──────── PROVIDED MATERIAL
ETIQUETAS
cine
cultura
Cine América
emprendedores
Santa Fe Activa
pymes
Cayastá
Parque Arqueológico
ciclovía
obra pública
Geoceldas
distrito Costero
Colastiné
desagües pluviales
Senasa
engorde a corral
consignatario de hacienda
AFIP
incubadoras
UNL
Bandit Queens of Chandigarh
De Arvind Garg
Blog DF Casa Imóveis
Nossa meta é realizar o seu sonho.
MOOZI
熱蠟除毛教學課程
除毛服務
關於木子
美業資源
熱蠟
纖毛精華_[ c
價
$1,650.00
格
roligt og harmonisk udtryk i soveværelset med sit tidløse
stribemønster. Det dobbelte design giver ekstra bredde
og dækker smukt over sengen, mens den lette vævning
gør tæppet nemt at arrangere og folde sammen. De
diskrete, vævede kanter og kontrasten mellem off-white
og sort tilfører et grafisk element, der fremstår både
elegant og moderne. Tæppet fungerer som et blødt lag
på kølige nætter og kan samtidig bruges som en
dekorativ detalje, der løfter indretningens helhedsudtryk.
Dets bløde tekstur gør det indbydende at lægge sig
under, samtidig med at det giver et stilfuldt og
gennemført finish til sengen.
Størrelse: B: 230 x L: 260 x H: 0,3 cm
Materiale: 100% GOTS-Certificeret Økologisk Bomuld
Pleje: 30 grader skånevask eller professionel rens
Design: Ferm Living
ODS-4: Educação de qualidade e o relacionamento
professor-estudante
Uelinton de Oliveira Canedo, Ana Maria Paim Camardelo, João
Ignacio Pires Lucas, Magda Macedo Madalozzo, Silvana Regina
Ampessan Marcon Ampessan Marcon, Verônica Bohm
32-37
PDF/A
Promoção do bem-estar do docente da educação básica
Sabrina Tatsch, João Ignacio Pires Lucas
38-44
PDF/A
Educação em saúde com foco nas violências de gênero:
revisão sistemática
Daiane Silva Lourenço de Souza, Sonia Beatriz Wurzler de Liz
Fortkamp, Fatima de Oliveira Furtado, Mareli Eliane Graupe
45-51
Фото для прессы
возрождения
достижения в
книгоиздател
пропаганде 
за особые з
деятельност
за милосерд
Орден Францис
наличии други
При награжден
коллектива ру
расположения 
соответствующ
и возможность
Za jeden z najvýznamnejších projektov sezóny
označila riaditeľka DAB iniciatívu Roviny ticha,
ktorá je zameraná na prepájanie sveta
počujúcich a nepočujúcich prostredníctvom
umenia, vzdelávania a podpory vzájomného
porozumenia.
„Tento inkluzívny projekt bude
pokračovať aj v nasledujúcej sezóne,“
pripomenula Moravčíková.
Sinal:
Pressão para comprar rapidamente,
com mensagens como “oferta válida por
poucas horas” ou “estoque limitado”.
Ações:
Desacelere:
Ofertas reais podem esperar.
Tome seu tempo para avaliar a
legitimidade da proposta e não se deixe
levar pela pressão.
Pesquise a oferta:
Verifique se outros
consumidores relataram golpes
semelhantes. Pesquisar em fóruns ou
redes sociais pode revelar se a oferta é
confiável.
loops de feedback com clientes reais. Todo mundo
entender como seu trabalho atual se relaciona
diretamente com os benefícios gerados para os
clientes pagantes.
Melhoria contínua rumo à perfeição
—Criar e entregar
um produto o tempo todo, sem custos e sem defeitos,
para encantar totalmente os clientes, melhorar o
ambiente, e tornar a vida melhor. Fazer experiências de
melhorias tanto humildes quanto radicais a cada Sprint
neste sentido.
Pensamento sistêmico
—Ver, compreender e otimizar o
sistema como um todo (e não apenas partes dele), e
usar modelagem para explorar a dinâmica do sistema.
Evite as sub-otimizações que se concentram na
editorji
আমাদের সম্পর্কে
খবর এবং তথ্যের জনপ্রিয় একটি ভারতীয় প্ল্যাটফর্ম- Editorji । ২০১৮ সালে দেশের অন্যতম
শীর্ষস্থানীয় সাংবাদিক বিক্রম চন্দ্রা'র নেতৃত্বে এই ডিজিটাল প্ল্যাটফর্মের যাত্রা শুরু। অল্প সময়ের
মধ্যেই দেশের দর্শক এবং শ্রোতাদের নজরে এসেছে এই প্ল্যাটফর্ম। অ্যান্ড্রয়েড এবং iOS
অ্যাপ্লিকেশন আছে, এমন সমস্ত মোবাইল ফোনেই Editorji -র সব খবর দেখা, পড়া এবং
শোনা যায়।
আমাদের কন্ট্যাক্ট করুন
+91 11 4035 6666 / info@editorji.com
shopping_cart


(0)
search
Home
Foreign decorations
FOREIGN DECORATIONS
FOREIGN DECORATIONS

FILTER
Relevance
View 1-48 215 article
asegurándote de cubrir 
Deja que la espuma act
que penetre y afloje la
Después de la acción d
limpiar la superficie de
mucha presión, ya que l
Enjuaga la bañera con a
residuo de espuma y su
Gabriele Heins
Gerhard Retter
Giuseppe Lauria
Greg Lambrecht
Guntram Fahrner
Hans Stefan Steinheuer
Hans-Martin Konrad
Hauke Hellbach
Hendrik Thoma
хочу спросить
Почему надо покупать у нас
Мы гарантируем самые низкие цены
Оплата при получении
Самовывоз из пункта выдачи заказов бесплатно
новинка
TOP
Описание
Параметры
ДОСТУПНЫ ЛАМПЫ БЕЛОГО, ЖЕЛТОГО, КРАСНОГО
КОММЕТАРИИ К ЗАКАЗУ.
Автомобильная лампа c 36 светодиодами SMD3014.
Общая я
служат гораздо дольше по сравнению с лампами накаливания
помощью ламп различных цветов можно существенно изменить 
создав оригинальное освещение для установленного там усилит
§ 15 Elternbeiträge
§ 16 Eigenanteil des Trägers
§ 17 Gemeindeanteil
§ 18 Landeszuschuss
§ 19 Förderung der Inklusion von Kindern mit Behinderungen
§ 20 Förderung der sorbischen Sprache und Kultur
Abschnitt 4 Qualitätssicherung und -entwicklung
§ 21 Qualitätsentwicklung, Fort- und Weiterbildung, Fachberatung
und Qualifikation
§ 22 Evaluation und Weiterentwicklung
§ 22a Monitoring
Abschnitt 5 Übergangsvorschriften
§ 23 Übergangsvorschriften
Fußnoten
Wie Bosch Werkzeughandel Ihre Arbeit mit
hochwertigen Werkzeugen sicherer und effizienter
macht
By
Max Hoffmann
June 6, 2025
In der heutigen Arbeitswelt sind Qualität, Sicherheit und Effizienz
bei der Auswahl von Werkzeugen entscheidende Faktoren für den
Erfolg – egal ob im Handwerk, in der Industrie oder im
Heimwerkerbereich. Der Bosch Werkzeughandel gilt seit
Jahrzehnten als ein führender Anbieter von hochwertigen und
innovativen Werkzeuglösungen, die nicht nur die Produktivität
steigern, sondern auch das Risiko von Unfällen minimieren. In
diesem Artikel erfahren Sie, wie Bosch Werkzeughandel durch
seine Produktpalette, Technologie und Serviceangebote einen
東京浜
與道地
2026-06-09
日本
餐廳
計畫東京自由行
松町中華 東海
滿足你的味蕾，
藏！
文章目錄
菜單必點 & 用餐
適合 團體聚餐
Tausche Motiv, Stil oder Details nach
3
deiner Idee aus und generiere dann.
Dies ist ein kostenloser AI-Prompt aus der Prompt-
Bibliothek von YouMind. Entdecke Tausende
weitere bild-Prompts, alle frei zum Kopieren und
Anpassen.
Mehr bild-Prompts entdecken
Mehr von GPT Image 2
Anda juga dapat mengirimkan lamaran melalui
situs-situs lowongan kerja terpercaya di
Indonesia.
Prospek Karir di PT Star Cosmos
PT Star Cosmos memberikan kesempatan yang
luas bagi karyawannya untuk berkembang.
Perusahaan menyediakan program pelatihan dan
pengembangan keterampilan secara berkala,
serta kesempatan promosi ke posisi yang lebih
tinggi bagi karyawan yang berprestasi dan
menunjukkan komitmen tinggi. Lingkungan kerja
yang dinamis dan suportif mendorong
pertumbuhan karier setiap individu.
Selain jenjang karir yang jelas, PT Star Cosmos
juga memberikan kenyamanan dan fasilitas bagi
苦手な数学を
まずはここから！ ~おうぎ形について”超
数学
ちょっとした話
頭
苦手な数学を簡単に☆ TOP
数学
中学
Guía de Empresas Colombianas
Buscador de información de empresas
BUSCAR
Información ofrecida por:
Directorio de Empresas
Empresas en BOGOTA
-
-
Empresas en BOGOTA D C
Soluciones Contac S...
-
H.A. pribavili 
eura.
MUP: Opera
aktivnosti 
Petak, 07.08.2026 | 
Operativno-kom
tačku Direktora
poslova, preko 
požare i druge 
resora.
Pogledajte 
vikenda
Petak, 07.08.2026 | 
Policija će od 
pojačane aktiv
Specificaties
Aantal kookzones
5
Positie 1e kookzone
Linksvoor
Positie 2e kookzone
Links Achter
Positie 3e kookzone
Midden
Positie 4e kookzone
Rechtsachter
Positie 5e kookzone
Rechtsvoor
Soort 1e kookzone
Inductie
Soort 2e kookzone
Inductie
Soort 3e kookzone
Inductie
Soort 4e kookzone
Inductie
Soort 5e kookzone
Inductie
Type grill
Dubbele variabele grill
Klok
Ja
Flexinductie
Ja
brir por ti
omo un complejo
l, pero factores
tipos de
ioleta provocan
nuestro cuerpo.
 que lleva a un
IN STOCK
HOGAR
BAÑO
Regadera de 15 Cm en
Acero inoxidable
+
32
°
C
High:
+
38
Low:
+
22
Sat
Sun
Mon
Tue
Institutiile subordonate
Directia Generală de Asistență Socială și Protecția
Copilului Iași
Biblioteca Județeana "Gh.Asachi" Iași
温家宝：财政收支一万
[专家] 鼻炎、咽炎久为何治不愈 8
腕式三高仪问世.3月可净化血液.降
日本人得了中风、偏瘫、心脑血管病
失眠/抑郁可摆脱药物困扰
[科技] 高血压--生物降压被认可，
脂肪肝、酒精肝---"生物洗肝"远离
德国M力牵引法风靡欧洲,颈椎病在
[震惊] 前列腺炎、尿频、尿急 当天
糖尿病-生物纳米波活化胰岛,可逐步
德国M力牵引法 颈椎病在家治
────────────────
→ **WHAT YOU HAVE TO DO**:
Copy the listing word for word from its first line through the line that contains "Pressão para comprar", including both of those lines.

→ **EXERCISE ANSWER**:
ETIQUETAS
cine
cultura
Cine América
emprendedores
Santa Fe Activa
pymes
Cayastá
Parque Arqueológico
ciclovía
obra pública
Geoceldas
distrito Costero
Colastiné
desagües pluviales
Senasa
engorde a corral
consignatario de hacienda
AFIP
incubadoras
UNL
Bandit Queens of Chandigarh
De Arvind Garg
Blog DF Casa Imóveis
Nossa meta é realizar o seu sonho.
MOOZI
熱蠟除毛教學課程
除毛服務
關於木子
美業資源
熱蠟
纖毛精華_[ c
價
$1,650.00
格
roligt og harmonisk udtryk i soveværelset med sit tidløse
stribemønster. Det dobbelte design giver ekstra bredde
og dækker smukt over sengen, mens den lette vævning
gør tæppet nemt at arrangere og folde sammen. De
diskrete, vævede kanter og kontrasten mellem off-white
og sort tilfører et grafisk element, der fremstår både
elegant og moderne. Tæppet fungerer som et blødt lag
på kølige nætter og kan samtidig bruges som en
dekorativ detalje, der løfter indretningens helhedsudtryk.
Dets bløde tekstur gør det indbydende at lægge sig
under, samtidig med at det giver et stilfuldt og
gennemført finish til sengen.
Størrelse: B: 230 x L: 260 x H: 0,3 cm
Materiale: 100% GOTS-Certificeret Økologisk Bomuld
Pleje: 30 grader skånevask eller professionel rens
Design: Ferm Living
ODS-4: Educação de qualidade e o relacionamento
professor-estudante
Uelinton de Oliveira Canedo, Ana Maria Paim Camardelo, João
Ignacio Pires Lucas, Magda Macedo Madalozzo, Silvana Regina
Ampessan Marcon Ampessan Marcon, Verônica Bohm
32-37
PDF/A
Promoção do bem-estar do docente da educação básica
Sabrina Tatsch, João Ignacio Pires Lucas
38-44
PDF/A
Educação em saúde com foco nas violências de gênero:
revisão sistemática
Daiane Silva Lourenço de Souza, Sonia Beatriz Wurzler de Liz
Fortkamp, Fatima de Oliveira Furtado, Mareli Eliane Graupe
45-51
Фото для прессы
возрождения
достижения в
книгоиздател
пропаганде 
за особые з
деятельност
за милосерд
Орден Францис
наличии други
При награжден
коллектива ру
расположения 
соответствующ
и возможность
Za jeden z najvýznamnejších projektov sezóny
označila riaditeľka DAB iniciatívu Roviny ticha,
ktorá je zameraná na prepájanie sveta
počujúcich a nepočujúcich prostredníctvom
umenia, vzdelávania a podpory vzájomného
porozumenia.
„Tento inkluzívny projekt bude
pokračovať aj v nasledujúcej sezóne,“
pripomenula Moravčíková.
Sinal:
Pressão para comprar rapidamente,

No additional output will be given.